Saying that, if you’re ready, here’s how to get started using hyper-personalisation in your marketing:
1. Start collecting data
The foundation of hyper-personalisation is data. Collect as much relevant data as possible about your customers. This can include demographic information, browsing history, purchase history, social media interactions, and any other customer-specific information.
At Articulate, we use a single HubSpot form for all our landing pages with progressive queued fields for customer information (the email field gets replaced with one asking for a phone number, a job title and so on). That way, if someone downloads more than one of our gated content offers, we get a new bit of information about that person each time.
2. Respect privacy and consent
Always be mindful of privacy laws and customer consent. Ensure that your data collection and usage complies with regulations like GDPR and that you are transparent with customers about how their data is being used.
3. Implement advanced analytics tools
Utilise advanced analytics tools and technologies like AI and machine learning. These tools can analyse large sets of data to uncover patterns, preferences, and behaviours of individual customers, allowing you to tailor experiences.
4. Create customer segments
Based on the data collected, create detailed customer segments. These segments should be very specific and tailored to different types of customers based on their behaviours, preferences, and needs. Then, target those segments, such as with an email campaign.

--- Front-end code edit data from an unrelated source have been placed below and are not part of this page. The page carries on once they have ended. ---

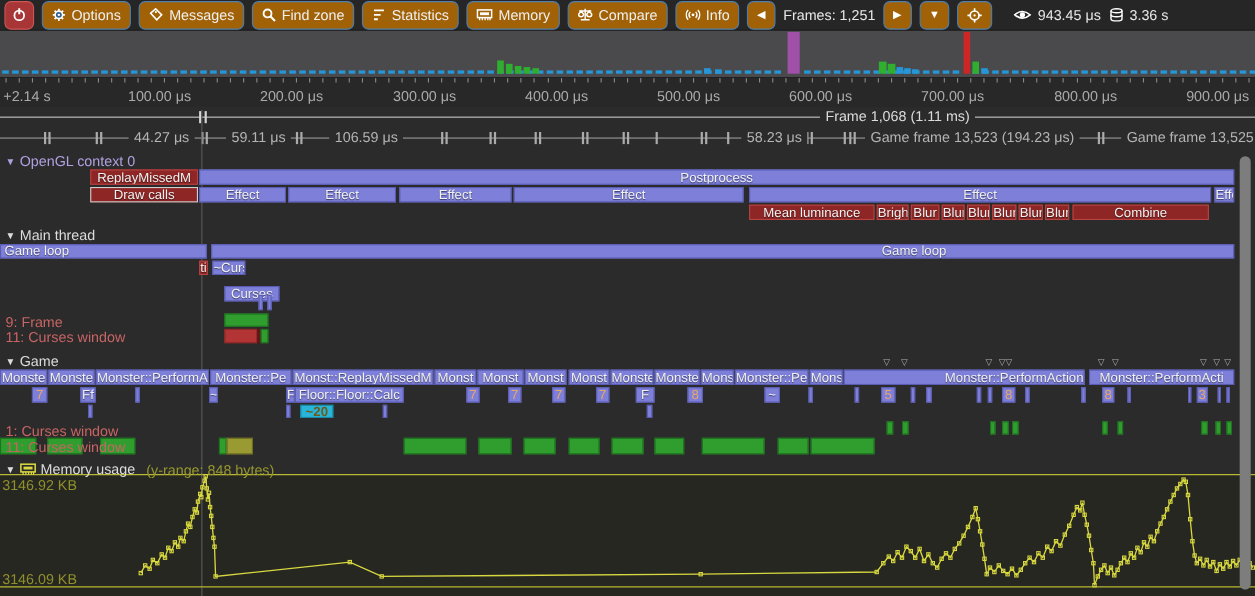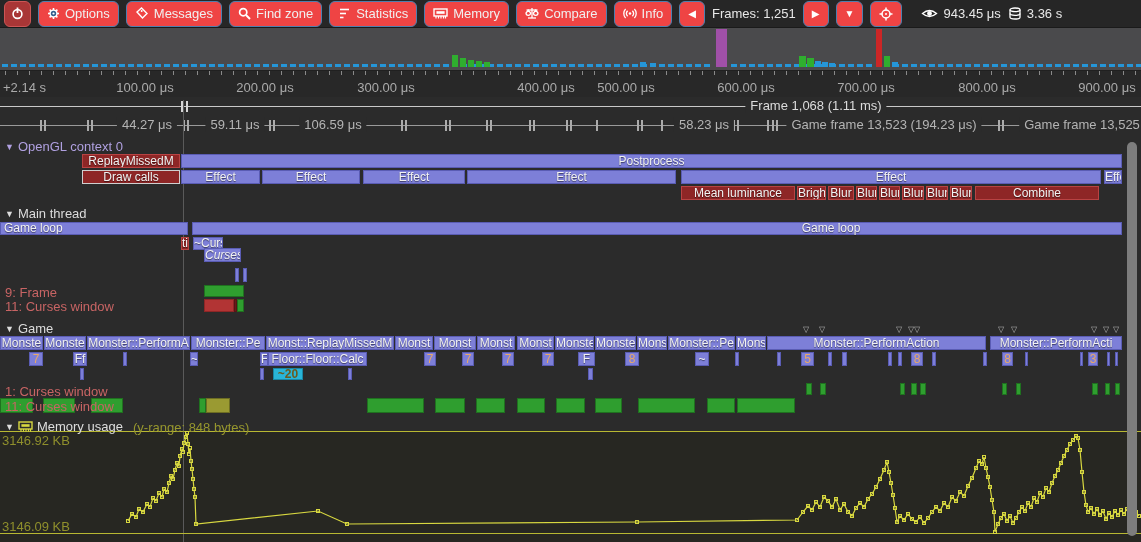--- a/index.html
+++ b/index.html
@@ -9,7 +9,7 @@
   #toolbar{position:absolute;left:0;top:0;width:1141px;height:28px;background:#262626;
            display:flex;align-items:center;gap:7px;padding-left:4px;box-sizing:border-box;
            border-bottom:1px solid #1a1a1a;}
-  .tbtn{display:flex;align-items:center;gap:5px;background:#ef4444;border:1px solid #4e7fae;
+  .tbtn{display:flex;align-items:center;gap:5px;background:#a16207;border:1px solid #4e7fae;
         border-radius:6px;padding:2px 8px;height:20px;color:#f0f0f0;font-size:13px;cursor:pointer;white-space:nowrap;}
   .tbtn svg{display:block}
   .tbtn-power{background:#a93636;border-color:#c55;padding:2px 6px;}

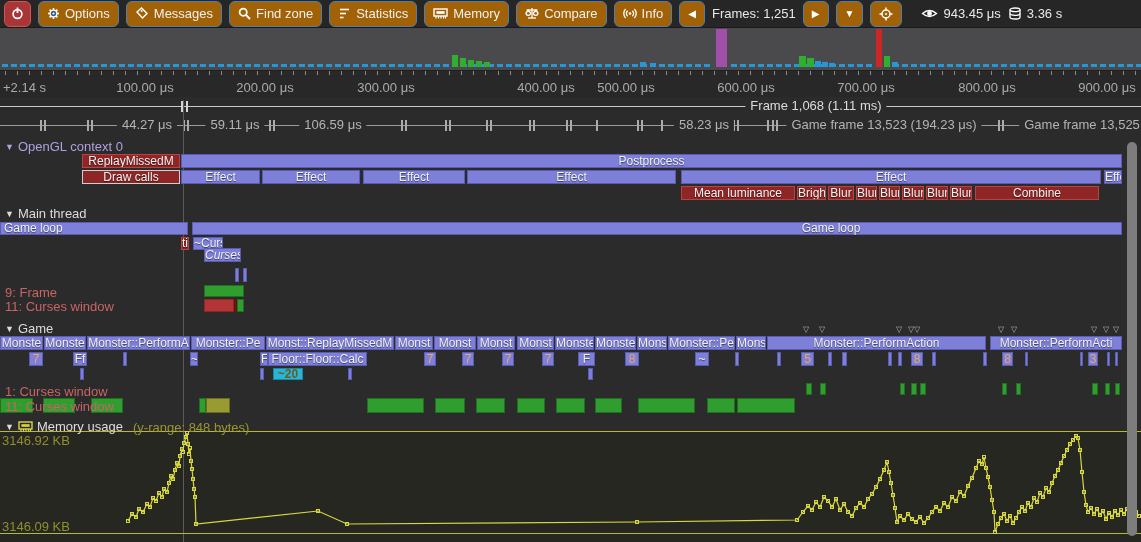--- a/index.html
+++ b/index.html
@@ -446,7 +446,7 @@
       <div class="axlab" style="left: 145px;">100.00 μs</div>
       <div class="axlab" style="left: 265px;">200.00 μs</div>
       <div class="axlab" style="left: 386px;">300.00 μs</div>
-      <div class="axlab" style="left: 506px; margin-left: 40px;">400.00 μs</div>
+      <div class="axlab" style="left: 506px;">400.00 μs</div>
       <div class="axlab" style="left: 626px;">500.00 μs</div>
       <div class="axlab" style="left: 746px;">600.00 μs</div>
       <div class="axlab" style="left: 866px;">700.00 μs</div>

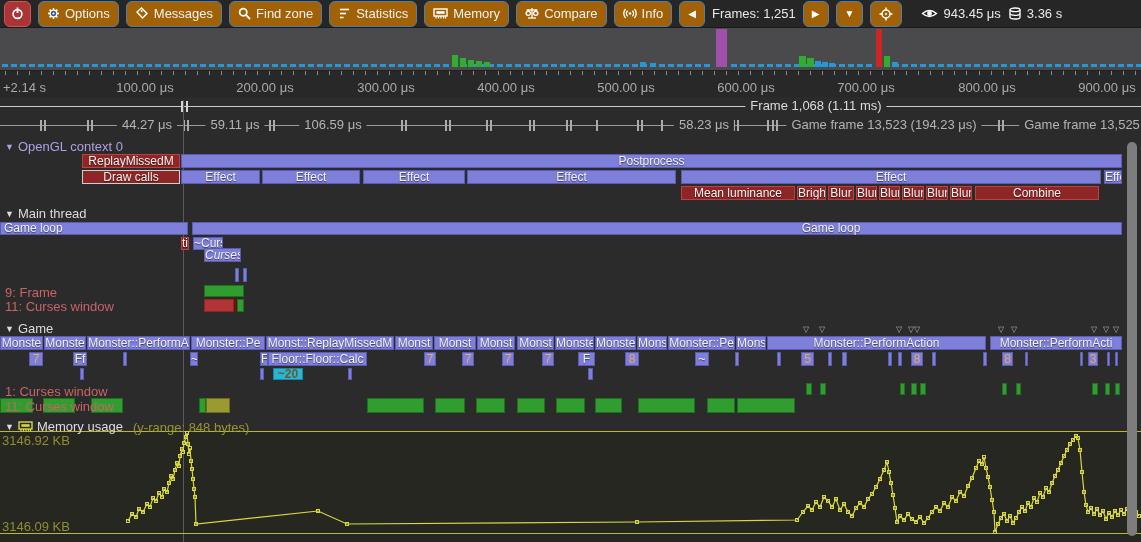--- a/index.html
+++ b/index.html
@@ -525,7 +525,7 @@
       </div>
       <div class="zone z-red" style="left: 181px; top: 237px; width: 8px; height: 13px; line-height: 11px;">ti</div>
       <div class="zone z-blue" style="left: 193px; top: 237px; width: 30px; height: 13px; line-height: 11px;">~Curses</div>
-      <div class="zone z-blue" style="left: 204px; top: 248px; width: 37px; height: 14px; line-height: 12px; font-style: italic;">Curses</div>
+      <div class="zone z-blue" style="left: 204px; top: 260px; width: 50px; height: 14px; line-height: 12px;">Curses</div>
       <div class="zone z-blue" style="left: 235px; top: 268px; width: 4px; height: 14px; line-height: 12px;"></div>
       <div class="zone z-blue" style="left: 243px; top: 268px; width: 4px; height: 14px; line-height: 12px;"></div>
       <div class="zone z-green" style="left: 204px; top: 285px; width: 40px; height: 12px; line-height: 10px;"></div>

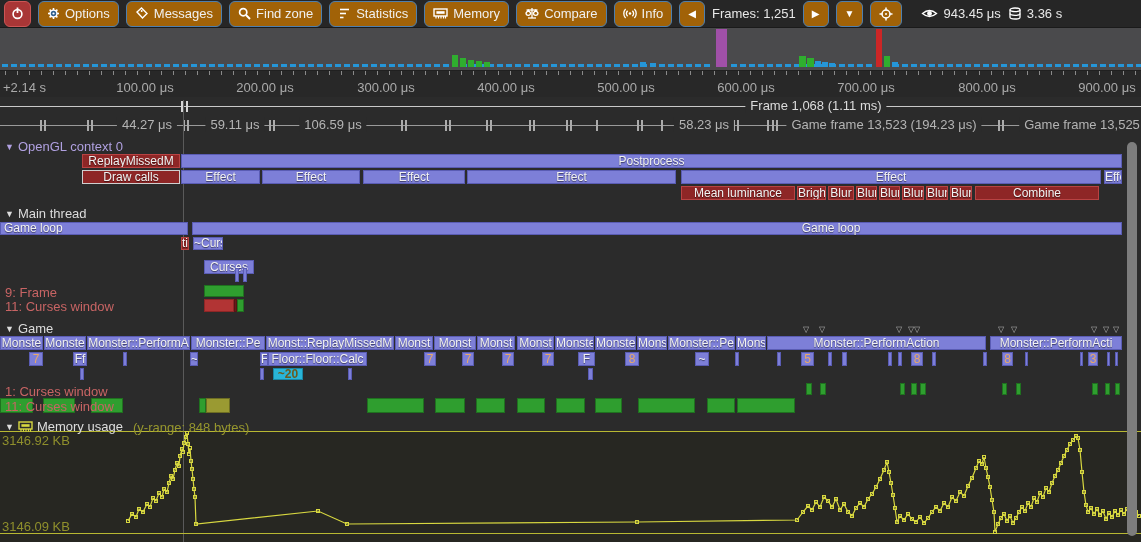--- a/index.html
+++ b/index.html
@@ -549,7 +549,7 @@
       <div class="zone z-blue" style="left: 637px; top: 336px; width: 30px; height: 14px; line-height: 12px;">Mons</div>
       <div class="zone z-blue" style="left: 668px; top: 336px; width: 67px; height: 14px; line-height: 12px;">Monster::Pe</div>
       <div class="zone z-blue" style="left: 736px; top: 336px; width: 30px; height: 14px; line-height: 12px;">Mons</div>
-      <div class="zone z-blue" style="left: 767px; top: 336px; width: 219px; height: 14px; line-height: 12px;">Monster::PerformAction</div>
+      <div class="zone z-blue" style="left: 767px; top: 336px; width: 219px; height: 14px; line-height: 12px; text-align: right;">Monster::PerformAction</div>
       <div class="zone z-blue" style="left: 990px; top: 336px; width: 132px; height: 14px; line-height: 12px;">Monster::PerformActi</div>
       <div class="zone z-blue z-num" style="left: 29px; top: 352px; width: 14px; height: 14px; line-height: 12px;">7</div>
       <div class="zone z-blue" style="left: 73px; top: 352px; width: 14px; height: 14px; line-height: 12px;">Ff</div>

5. Personalise content and offers
Use the insights gained from your data to personalise content, offers and recommendations. This could be personalised emails, tailored website experiences, customised product recommendations or individualised promotional offers.
6. Automate and optimise
Implement marketing automation tools to deliver personalised content at scale. Continuously A/B test and optimise your strategies based on customer responses and feedback.
7. Integrate across all channels
Ensure a consistent and personalised experience across all customer touchpoints, including email, social media, website and offline channels.
8. Measure and analyse your performance
Regularly measure the effectiveness of your hyper-personalisation efforts. Track metrics like engagement rates, conversion rates, customer satisfaction, and return on investment (ROI).
9. Create a feedback loop
Use customer responses to further refine and enhance personalisation efforts over time. The OODA Loop can be a useful mental model to know when to make decisions and change your strategy.
Be the hyper-personalisation pioneer in your industry
No time like the present. Sharpen your marketing strategy with these hyper-personalisation tips. When the weather’s like this, what better way is there to spend the day?